Oprea T I, Gottfries J
EST Lead Informatics and Medicinal Chemistry, AstraZeneca R&D Mölndal, S-43183 Mölndal, Sweden.
J Comb Chem. 2001 Mar-Apr;3(2):157-66. doi: 10.1021/cc0000388.
Combinatorial chemistry needs focused molecular diversity applied to the druglike chemical space (drugspace). A drugspace map can be obtained by systematically applying the same conventions when examining the chemical space, in a manner similar to the Mercator convention in geography: Rules are equivalent to dimensions (e.g., longitude and latitude), while structures are equivalent to objects (e.g., cities and countries). Selected rules include size, lipophilicity, polarizability, charge, flexibility, rigidity, and hydrogen bond capacity. For these, extreme values were set, e.g., maximum molecular weight 1500, calculated negative logarithm of the octanol/water partition between -10 and 20, and up to 30 nonterminal rotatable bonds. Only S, N, O, P, and halogens were considered as elements besides C and H. Selected objects include a set of "satellite" structures and a set of representative drugs ("core" structures). Satellites, intentionally placed outside drugspace, have extreme values in one or several of the desired properties, while containing druglike chemical fragments. ChemGPS (chemical global positioning system) is a tool that combines these predefined rules and objects to provide a global drugspace map. The ChemGPS drugspace map coordinates are t-scores extracted via principal component analysis (PCA) from 72 descriptors that evaluate the above-mentioned rules on a total set of 423 satellite and core structures. Global ChemGPS scores describe well the latent structures extracted with PCA for a set of 8599 monocarboxylates, a set of 45 heteroaromatic compounds, and for 87 alpha-amino acids. ChemGPS positions novel structures in drugspace via PCA-score prediction, providing a unique mapping device for the druglike chemical space. ChemGPS scores are comparable across a large number of chemicals and do not change as new structures are predicted, making this tool a well-suited reference system for comparing multiple libraries and for keeping track of previously explored regions of the chemical space.
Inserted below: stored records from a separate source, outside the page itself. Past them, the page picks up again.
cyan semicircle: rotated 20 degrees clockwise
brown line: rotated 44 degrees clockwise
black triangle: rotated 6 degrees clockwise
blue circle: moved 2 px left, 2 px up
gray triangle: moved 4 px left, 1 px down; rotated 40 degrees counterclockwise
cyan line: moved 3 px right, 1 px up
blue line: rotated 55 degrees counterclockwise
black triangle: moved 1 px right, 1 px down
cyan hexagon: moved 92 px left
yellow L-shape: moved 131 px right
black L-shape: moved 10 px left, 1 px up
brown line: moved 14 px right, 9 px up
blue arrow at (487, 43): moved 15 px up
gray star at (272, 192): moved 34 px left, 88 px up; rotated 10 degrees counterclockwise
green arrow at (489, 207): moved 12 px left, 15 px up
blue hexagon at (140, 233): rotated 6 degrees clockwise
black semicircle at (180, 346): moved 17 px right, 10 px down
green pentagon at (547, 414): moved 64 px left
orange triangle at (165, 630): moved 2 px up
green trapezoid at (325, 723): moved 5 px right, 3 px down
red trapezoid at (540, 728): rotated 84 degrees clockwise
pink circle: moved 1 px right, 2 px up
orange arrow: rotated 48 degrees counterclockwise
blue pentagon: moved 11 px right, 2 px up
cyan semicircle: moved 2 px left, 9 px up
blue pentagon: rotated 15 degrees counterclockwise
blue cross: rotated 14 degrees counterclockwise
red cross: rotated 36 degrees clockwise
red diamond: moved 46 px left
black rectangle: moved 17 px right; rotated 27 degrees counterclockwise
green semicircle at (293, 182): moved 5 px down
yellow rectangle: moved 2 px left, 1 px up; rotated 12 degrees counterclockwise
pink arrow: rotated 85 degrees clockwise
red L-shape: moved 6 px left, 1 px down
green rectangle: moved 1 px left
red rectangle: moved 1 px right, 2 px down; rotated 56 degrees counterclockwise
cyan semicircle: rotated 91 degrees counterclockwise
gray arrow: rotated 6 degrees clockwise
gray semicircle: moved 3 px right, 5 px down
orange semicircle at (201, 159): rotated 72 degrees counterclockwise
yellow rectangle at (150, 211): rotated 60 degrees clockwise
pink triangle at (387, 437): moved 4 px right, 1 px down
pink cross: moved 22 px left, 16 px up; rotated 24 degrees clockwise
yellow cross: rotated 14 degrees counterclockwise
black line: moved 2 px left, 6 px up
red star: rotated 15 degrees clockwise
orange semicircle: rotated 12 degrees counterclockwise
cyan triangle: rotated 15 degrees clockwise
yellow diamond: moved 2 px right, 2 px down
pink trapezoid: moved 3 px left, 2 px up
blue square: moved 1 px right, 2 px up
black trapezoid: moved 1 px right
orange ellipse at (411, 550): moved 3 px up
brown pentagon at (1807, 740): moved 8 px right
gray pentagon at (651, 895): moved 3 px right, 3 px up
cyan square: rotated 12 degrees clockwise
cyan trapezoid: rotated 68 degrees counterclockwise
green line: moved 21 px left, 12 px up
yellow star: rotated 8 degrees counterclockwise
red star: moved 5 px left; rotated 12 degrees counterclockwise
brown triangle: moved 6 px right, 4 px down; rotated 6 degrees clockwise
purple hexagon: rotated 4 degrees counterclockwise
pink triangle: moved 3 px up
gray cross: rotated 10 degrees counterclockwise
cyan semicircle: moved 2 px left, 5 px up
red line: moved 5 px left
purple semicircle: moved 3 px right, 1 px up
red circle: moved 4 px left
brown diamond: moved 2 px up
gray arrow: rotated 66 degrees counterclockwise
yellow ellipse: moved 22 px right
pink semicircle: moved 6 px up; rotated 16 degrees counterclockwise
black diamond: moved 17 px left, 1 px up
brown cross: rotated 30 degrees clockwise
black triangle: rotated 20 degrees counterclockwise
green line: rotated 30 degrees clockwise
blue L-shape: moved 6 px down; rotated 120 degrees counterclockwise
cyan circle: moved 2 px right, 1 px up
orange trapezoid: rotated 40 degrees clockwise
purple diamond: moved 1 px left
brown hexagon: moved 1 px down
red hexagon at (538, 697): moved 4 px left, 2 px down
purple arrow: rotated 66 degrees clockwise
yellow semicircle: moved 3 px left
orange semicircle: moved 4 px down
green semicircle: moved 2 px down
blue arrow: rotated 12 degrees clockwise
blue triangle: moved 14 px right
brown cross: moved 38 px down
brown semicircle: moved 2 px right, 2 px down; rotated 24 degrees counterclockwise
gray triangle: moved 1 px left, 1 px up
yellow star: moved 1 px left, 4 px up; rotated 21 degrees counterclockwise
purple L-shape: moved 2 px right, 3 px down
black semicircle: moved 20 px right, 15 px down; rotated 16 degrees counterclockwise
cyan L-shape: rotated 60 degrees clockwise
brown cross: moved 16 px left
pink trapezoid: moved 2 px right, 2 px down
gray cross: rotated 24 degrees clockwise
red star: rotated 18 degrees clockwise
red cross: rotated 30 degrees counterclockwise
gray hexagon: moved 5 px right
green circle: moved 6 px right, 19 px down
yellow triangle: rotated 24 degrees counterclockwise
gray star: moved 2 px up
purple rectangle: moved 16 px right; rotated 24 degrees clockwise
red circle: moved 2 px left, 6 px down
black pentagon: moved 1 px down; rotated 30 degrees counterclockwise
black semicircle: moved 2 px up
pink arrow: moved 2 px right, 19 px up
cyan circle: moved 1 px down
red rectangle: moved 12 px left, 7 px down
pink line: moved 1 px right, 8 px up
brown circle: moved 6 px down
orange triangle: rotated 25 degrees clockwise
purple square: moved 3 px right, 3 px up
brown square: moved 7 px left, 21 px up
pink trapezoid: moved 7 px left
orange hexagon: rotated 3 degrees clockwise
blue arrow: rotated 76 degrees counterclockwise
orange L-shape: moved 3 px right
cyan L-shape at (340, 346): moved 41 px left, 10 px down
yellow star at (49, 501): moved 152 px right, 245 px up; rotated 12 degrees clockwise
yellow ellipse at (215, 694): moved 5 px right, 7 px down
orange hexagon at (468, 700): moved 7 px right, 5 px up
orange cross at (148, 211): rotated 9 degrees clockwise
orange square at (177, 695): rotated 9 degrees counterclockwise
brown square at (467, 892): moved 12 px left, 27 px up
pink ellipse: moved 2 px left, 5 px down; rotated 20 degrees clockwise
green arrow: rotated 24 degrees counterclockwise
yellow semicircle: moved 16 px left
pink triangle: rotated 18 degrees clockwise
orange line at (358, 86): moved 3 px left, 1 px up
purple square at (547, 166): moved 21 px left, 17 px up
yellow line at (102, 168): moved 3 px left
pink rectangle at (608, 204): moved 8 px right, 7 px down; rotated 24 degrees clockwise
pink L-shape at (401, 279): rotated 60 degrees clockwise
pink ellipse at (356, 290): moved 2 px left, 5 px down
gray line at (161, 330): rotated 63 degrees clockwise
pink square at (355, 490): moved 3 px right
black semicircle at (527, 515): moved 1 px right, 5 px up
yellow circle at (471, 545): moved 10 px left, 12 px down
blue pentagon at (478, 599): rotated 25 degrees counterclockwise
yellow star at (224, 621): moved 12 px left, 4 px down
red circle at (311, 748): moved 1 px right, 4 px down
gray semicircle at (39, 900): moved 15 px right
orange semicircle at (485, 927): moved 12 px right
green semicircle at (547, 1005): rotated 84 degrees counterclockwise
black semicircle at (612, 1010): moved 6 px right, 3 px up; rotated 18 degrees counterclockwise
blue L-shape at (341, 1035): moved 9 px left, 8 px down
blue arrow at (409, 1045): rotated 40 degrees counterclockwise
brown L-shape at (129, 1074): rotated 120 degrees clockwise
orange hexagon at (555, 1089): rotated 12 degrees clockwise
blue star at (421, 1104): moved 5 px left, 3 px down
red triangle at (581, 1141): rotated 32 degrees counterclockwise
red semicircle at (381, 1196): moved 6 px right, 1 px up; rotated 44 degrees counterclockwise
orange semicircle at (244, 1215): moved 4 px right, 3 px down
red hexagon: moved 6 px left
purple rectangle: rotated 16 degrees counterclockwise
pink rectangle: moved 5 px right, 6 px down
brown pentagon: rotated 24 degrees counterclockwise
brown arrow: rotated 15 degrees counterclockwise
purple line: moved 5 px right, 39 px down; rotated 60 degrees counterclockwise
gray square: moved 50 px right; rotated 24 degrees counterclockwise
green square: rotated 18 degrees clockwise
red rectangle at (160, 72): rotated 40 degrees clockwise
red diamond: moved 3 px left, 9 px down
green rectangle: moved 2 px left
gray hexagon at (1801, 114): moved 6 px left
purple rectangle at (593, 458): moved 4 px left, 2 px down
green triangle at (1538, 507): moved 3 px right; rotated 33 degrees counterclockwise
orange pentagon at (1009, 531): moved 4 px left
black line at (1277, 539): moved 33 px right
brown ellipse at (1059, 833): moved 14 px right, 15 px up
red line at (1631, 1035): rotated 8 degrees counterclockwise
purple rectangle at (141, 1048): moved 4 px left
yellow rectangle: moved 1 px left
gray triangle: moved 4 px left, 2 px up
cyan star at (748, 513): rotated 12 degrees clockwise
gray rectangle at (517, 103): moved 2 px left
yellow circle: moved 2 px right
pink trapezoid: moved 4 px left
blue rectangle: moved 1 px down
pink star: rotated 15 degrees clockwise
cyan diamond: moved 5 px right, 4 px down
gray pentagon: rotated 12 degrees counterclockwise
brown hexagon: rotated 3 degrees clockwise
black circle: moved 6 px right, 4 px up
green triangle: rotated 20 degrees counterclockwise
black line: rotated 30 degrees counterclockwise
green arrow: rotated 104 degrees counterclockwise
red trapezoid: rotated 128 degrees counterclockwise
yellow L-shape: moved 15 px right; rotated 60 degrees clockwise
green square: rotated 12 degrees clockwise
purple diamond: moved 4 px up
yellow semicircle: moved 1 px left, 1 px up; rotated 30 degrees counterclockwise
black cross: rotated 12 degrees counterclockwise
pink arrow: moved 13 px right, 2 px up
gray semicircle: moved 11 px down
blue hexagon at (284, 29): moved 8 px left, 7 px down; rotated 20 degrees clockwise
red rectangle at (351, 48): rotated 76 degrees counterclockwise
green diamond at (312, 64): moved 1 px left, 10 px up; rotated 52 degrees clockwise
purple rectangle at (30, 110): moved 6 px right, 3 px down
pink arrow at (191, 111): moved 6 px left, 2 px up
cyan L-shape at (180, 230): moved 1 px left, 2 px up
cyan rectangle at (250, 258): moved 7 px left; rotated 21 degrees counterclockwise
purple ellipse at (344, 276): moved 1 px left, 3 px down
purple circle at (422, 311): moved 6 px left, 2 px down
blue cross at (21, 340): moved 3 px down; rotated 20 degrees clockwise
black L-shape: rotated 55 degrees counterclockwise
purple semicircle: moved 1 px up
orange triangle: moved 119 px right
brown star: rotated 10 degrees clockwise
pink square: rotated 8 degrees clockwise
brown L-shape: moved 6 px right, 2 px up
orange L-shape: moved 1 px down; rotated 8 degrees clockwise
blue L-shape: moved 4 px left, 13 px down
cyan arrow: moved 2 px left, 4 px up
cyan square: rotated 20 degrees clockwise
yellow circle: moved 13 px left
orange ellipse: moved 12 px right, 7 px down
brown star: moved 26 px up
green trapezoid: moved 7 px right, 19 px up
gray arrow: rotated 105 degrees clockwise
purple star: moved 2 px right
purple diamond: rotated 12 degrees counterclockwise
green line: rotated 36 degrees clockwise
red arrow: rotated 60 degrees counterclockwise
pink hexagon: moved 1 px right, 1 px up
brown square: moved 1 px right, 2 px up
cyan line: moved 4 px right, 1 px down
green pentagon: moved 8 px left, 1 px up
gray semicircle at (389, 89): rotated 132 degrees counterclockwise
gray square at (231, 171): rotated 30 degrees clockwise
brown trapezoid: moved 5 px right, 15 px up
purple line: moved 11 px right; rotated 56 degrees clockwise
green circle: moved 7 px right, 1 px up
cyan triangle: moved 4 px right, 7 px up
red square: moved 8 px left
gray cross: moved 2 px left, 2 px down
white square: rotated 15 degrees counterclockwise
组合化学需要将聚焦的分子多样性应用于类药化学空间(药物空间)。通过在检查化学空间时系统地应用相同的惯例,可以获得药物空间图,其方式类似于地理中的墨卡托投影惯例:规则等同于维度(例如,经度和纬度),而结构等同于物体(例如,城市和国家)。选定的规则包括大小、亲脂性、极化率、电荷、柔韧性、刚性和氢键能力。对于这些规则,设定了极值,例如最大分子量为1500,计算得到的辛醇/水分配系数的负对数在-10至20之间,以及最多30个非末端可旋转键。除了碳和氢之外,仅将硫、氮、氧、磷和卤素视为元素。选定的物体包括一组“卫星”结构和一组代表性药物(“核心”结构)。卫星有意放置在药物空间之外,在一种或几种所需性质上具有极值,同时包含类药化学片段。ChemGPS(化学全球定位系统)是一种工具,它结合了这些预定义的规则和物体,以提供全球药物空间图。ChemGPS药物空间图坐标是通过主成分分析(PCA)从72个描述符中提取的t分数,这些描述符在总共423个卫星和核心结构上评估上述规则。全局ChemGPS分数很好地描述了通过PCA为一组8599种单羧酸盐、一组45种杂芳族化合物和87种α-氨基酸提取的潜在结构。ChemGPS通过PCA分数预测在药物空间中定位新结构,为类药化学空间提供了一种独特的映射工具。ChemGPS分数在大量化学物质之间具有可比性,并且不会随着新结构的预测而改变,使得该工具成为比较多个库以及跟踪化学空间中先前探索区域的合适参考系统。